As far as architectural groves requiring much more memory than the
original grove is concerned, if your grove implementation is literal
(i.e., each node in a grove is its own object), then of course it's
true.  But if you implement groves that way, you're already incurring
a huge avoidable overhead even for a single SGML grove.  Remember that
a grove needn't actually be implemented as a grove; all that matters
is that the interface to the data, however it is stored, looks like a
grove.  Thus, while there is likely to be some overhead required for
efficient architectural grove implementations, it should be comparable
or even less than the overhead incurred by object oriented systems in
order to provide efficient type-querying and method-lookup for

> Also it seems to me that in architectural forms you can *either* get a
> single architectural stream, as is the case in the output of Jade, or
> you can get multiple fully constructed groves (as in GroveMinder), but I
> wonder if it is possible to do stream-based architectural processing of
> multiple groves at once? In other words is there a way to build
> something like an ESIS that provides multiple groves at once and makes
> links between them? Could you comment on what this stream would look
> like? I think that it is admirable that archforms work in these two
> different modes, but I might like to take advantage of the best features
> of both modes at once -- access to all architectural "views" and
> stream-based processing. Is this feasible? 

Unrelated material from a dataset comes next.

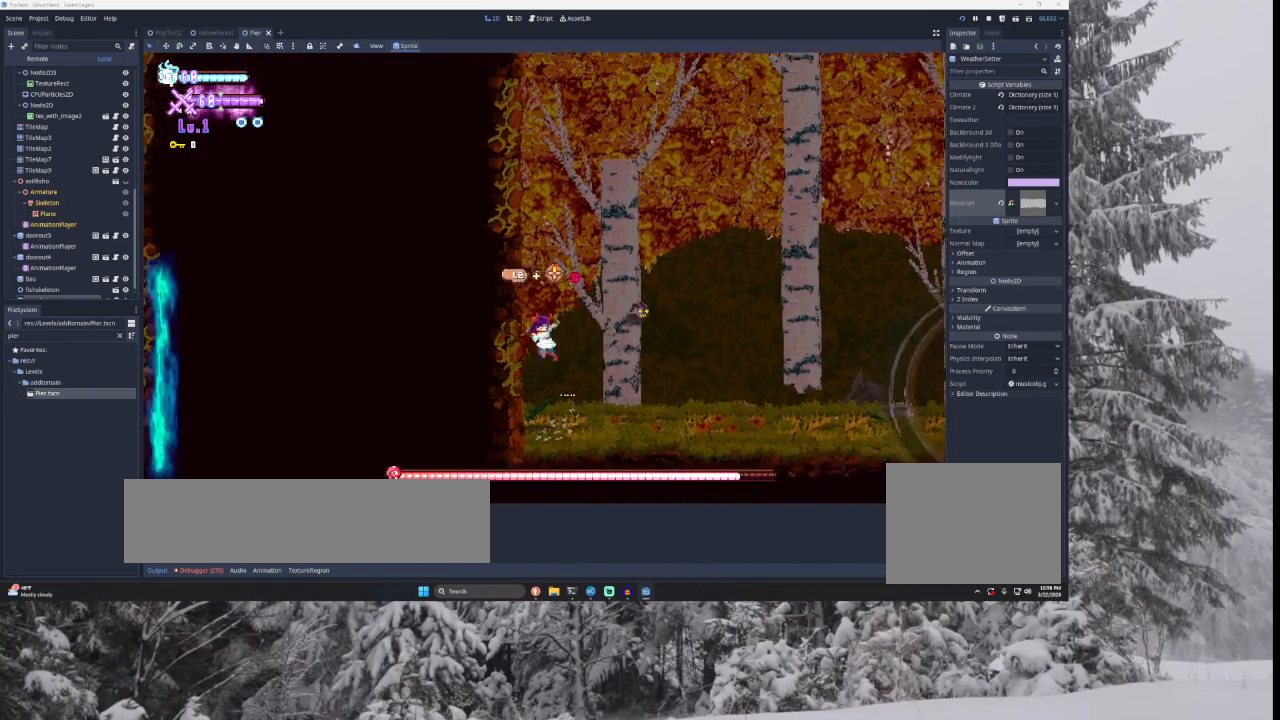
{"buttons": [], "left_stick": "right", "right_stick": "center", "events": [[33, "left_stick", "right"], [167, "TRIANGLE", "up"]]}
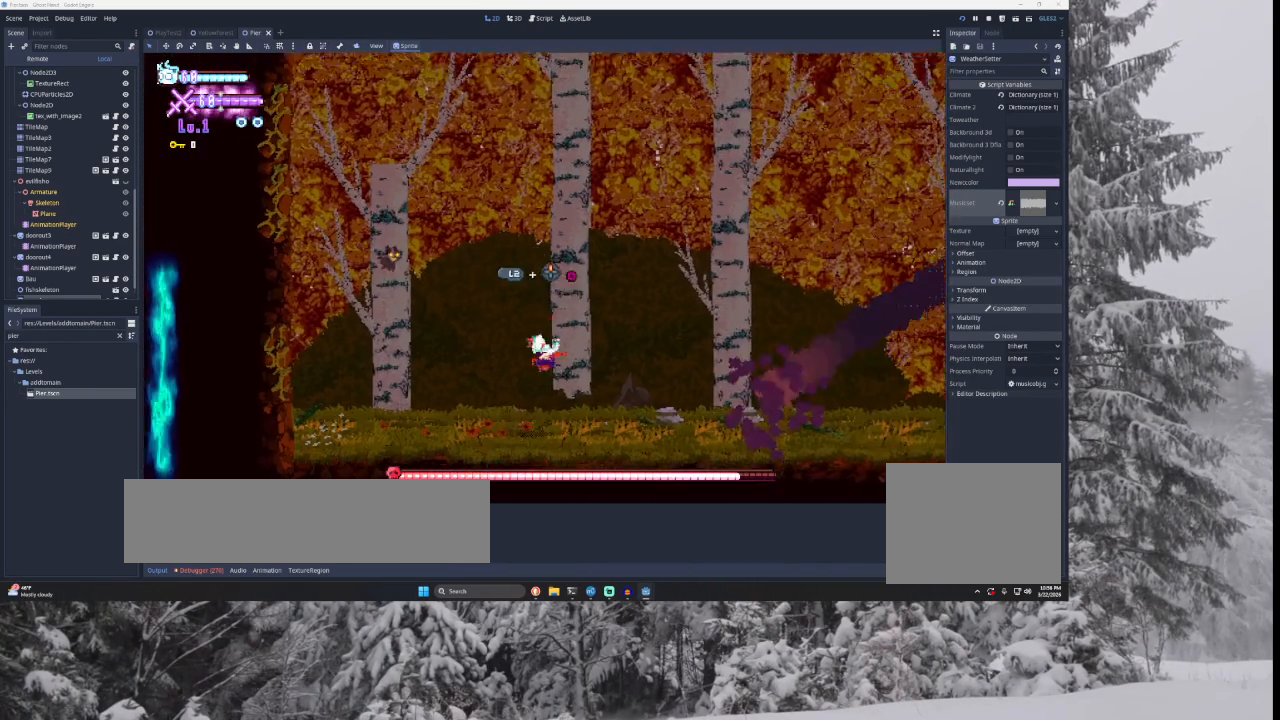
{"buttons": [], "left_stick": "right", "right_stick": "center", "events": [[67, "left_stick", "center"], [133, "left_stick", "left"], [267, "left_stick", "right"]]}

Sure... I think what this amounts to is an event interface where an
element object passed as an element event, for example, includes the
entire architectural element tree built from that element.  This
probably could be done with some not-too-extensive modifications to

> I think it comes back to my earlier question about emulating multiple
> groves without building them. This seems feasible to me in the simple
> case, but my head gets muddled when I start thinking about minimization
> and content/attribute remapping.

You have to build them, but you only have to build them when they're
asked for.  And then you only have to build the specific parts that
are asked for (i.e., from specific client elements).  (In SGML, this
can get a little tricky, however, when you take into account #CURRENT
attributes and suchlike.  The XML case should be much simpler.)


Peter Newcomb                           TechnoTeacher, Inc.